- [WHAT THE EXERCISE ASKS]
Each line of the entries that mentions the string "bowl" needs to be reported.

- [RECORDS PROVIDED]
───

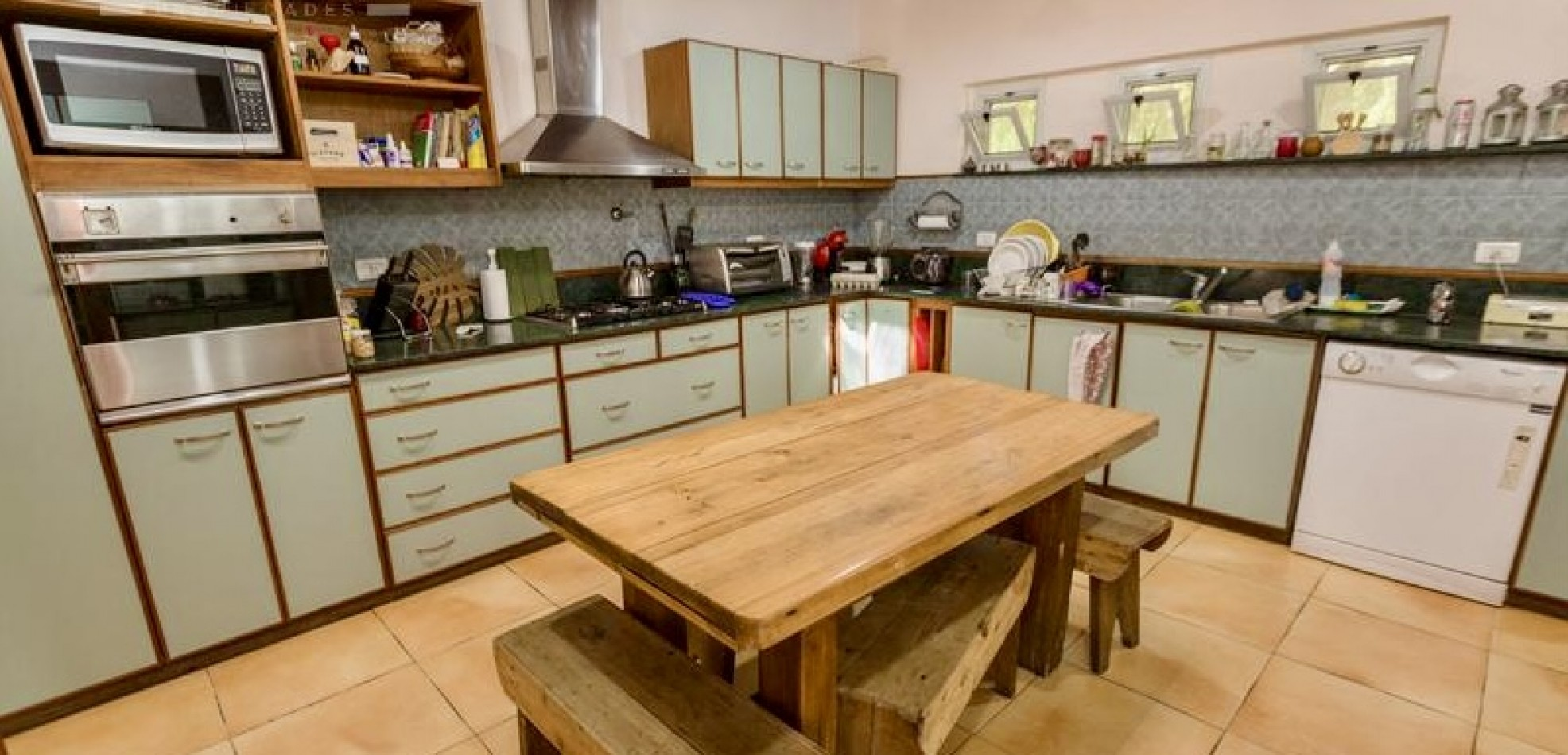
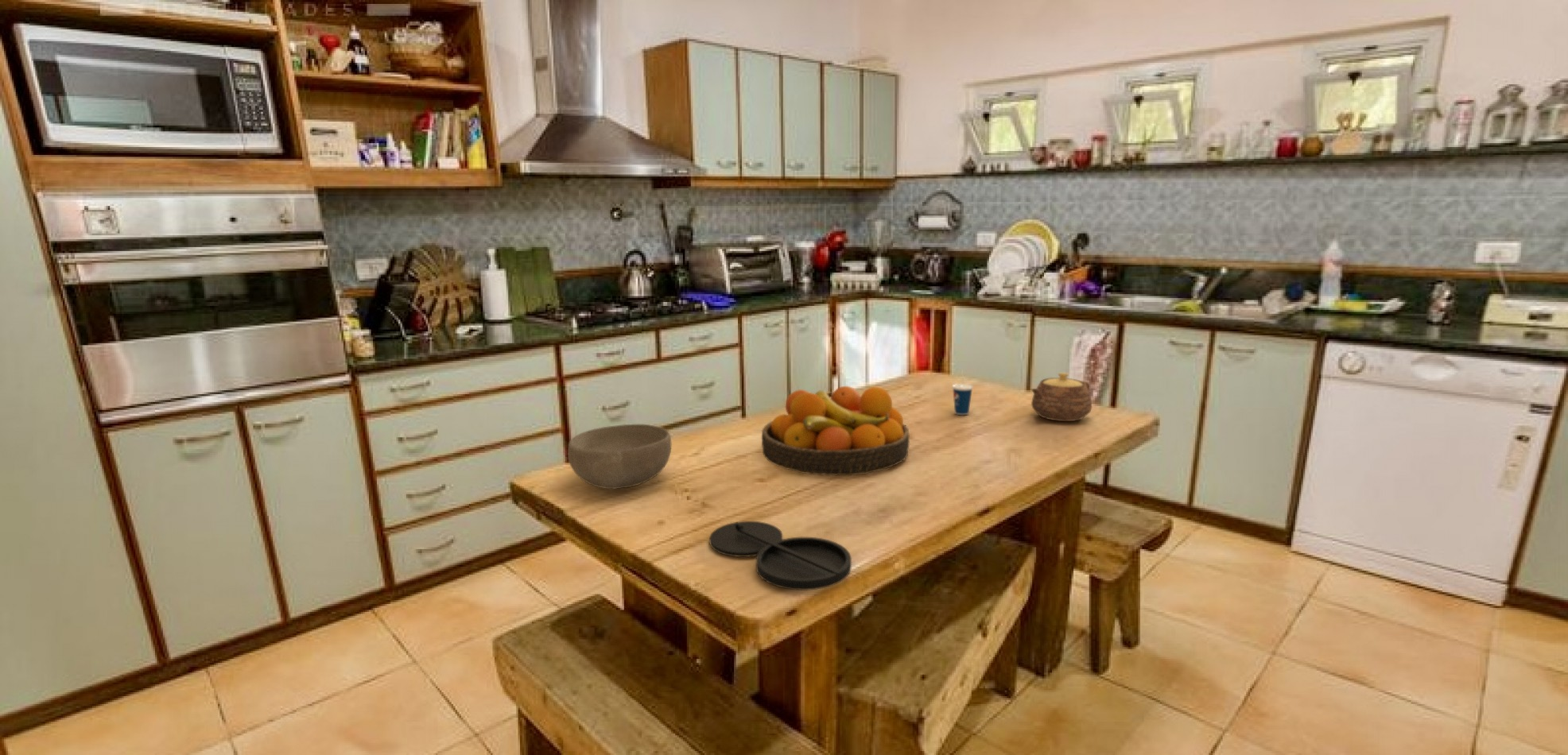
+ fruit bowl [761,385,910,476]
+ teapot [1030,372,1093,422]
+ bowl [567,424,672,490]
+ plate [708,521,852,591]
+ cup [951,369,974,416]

───

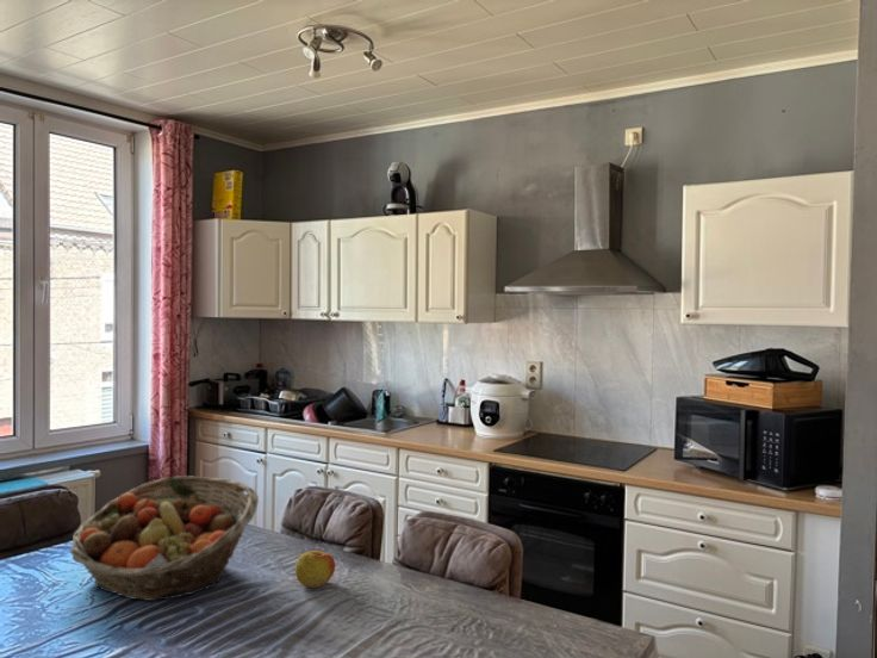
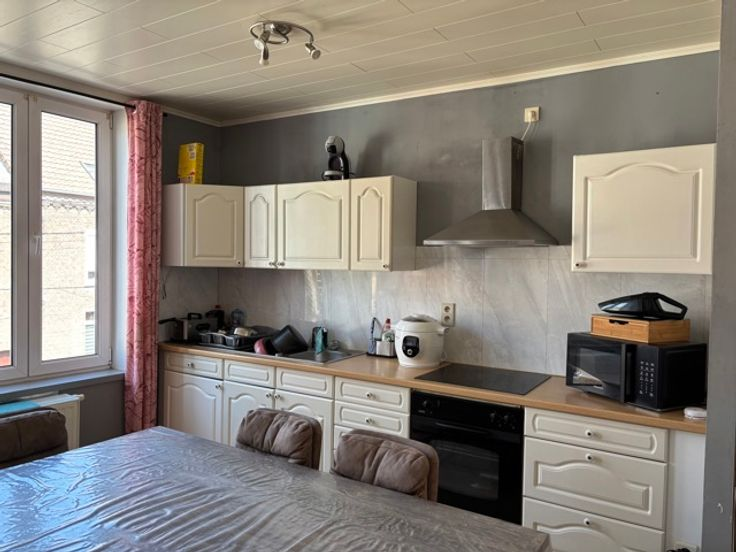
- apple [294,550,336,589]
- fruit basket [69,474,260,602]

───

- [WRITTEN RESPONSE]
+ fruit bowl [761,385,910,476]
+ bowl [567,424,672,490]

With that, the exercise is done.